■ **Document segment**:

# What is MPEG4?



## cg0789 (Mar 9, 2004)

I know it is a stupid question, I hear it being used in the fourms, but I am interested to know more about it. (Note: I am just a customer from Dish, so try not to use many "technical" terms).


----------



## Darkman (Apr 16, 2002)

i believe it's a new format (maybe compression, etc)

more tighter so to speak.. 

Like presently we are using Mpeg-2 .. Mpeg-2 receivers...

So if / when Mpeg-4 comes out.. new receivers will more likely be needed... Mpeg-4 ones...

Mpeg-4 will allow DISH to put something like twice as many channels on a transponder than current Mpeg-2 ...

P.S. I could be not 100 % accurate or correct even on my explanation above


----------



## JohnH (Apr 22, 2002)

The actual term for what will be used is thought to be H264 which is an extension of Mpeg4. 

It apparently provides more efficient use of the bits, resulting in less bandwidth being required for a given Picture Quality.


----------



## Bill R (Dec 20, 2002)

JohnH said:


> The actual term for what will be used is thought to be H264 which is an extension of Mpeg4.


Both DirecTV and DISH Network will be moving to MPEG-4 Layer 10, H.264 (also called MPEG-4 AVC) compression for their HD channels. MPEG-4 AVC will deliver more quality for the same amount of bits so both vendors will be able to deliver more HD channels from their satellites.

For the near term (3 to 6 years?) the SD channels channels will continue to use MPEG-2 compression.

The September, 2005, issue of Home Theater magazine has a very good article on MPEG-4 and the many uses (satellite, DVDs, digital cable, video over DSL) that it may be used for in the future.


----------



## navychop (Jul 13, 2005)

I believe both satellite providers have announced the change over is to take about 3 years.

■ **Aim of the exercise**:
Pick up the forum thread on MPEG-4 after its last post, and write what comes next. The lines after this point aren't needed.

■ **Records in a dataset**:
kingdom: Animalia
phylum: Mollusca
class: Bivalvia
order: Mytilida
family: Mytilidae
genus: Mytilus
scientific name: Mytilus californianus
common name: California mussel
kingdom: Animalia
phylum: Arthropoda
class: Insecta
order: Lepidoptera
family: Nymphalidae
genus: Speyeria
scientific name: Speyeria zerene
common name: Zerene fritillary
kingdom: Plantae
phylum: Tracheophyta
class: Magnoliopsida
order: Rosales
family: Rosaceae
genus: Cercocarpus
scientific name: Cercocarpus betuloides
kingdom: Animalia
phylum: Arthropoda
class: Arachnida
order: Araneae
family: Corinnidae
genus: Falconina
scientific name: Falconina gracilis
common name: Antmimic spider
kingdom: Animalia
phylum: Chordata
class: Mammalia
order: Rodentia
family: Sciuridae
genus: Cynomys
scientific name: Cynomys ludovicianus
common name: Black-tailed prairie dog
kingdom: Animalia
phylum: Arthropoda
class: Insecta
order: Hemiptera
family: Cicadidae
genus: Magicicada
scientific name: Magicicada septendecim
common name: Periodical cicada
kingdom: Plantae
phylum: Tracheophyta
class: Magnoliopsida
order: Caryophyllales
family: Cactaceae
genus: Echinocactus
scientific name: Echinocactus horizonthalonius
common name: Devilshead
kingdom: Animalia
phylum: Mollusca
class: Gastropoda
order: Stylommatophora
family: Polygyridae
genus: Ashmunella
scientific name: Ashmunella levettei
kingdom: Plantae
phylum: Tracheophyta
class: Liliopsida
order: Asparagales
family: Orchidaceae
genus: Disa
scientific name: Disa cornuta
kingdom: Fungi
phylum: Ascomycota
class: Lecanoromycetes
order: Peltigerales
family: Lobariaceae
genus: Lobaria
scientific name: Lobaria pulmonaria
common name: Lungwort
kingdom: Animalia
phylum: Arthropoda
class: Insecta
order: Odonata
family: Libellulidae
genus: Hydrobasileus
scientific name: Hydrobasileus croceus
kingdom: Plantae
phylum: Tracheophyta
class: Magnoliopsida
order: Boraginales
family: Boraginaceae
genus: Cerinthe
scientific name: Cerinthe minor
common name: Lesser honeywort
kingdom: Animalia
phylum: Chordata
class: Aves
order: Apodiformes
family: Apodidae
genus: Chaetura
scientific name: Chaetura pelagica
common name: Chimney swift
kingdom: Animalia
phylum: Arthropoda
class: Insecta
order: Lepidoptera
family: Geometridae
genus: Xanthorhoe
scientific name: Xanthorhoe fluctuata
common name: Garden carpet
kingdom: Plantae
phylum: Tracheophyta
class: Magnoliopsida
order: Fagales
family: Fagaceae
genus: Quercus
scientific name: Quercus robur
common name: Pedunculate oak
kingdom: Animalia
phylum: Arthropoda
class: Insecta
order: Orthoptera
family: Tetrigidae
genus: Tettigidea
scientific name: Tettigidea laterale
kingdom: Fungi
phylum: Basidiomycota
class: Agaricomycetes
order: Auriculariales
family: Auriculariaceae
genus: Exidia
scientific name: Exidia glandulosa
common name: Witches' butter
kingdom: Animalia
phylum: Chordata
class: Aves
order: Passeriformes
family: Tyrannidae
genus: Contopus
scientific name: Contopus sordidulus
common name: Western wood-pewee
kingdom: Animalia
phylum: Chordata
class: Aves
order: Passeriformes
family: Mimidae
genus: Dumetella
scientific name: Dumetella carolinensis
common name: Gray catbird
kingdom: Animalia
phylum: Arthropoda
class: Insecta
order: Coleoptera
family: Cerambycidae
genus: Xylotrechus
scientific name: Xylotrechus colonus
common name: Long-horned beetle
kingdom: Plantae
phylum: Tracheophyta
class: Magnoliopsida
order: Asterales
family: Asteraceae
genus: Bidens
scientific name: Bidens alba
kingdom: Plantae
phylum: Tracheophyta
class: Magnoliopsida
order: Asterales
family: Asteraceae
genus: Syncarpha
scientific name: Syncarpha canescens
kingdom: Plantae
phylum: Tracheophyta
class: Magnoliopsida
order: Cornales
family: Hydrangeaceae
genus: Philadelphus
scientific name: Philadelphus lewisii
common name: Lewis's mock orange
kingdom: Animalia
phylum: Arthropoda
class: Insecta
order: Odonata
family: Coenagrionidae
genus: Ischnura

■ **Task response**:
----------



## PAULSTORM (Nov 1, 2005)

I've read where they will be adding more HD channels as in the locals with MPEG4. Will they also be adding more HD channels from the cable channels like a USA, Lifetime, TBS, etc?


----------



## CCarncross (Jul 19, 2005)

The 3 channels you mentioned dont have HD versions yet....until USA actually HAS an HD version, noone can carry it!!!

Here is a list of what is available nationally..

http://www.hdtvprimer.com/ISSUES/what_prog_avail.html

The only thing missing from that list seems to be the VOOM HD stations available from E*...


----------



## paulcdavis (Jan 22, 2004)

The current video encoding system MPEG2 (also used in DVDs) is a frame based compression scheme that (in simple terms) encodes the changes from frame to frame, instead of encoding each frame of video.

MPEG4 is an object based encoding and compression scheme that breaks up the video stream into objects and encodes them separately. This results in greater compression since you can use your bandwidth more efficiently by using more bits for moving objects (i.e. people), and less bits on fixed backgrounds.

http://www.chiariglione.org/mpeg/

has more detailed info on MPEG encoding.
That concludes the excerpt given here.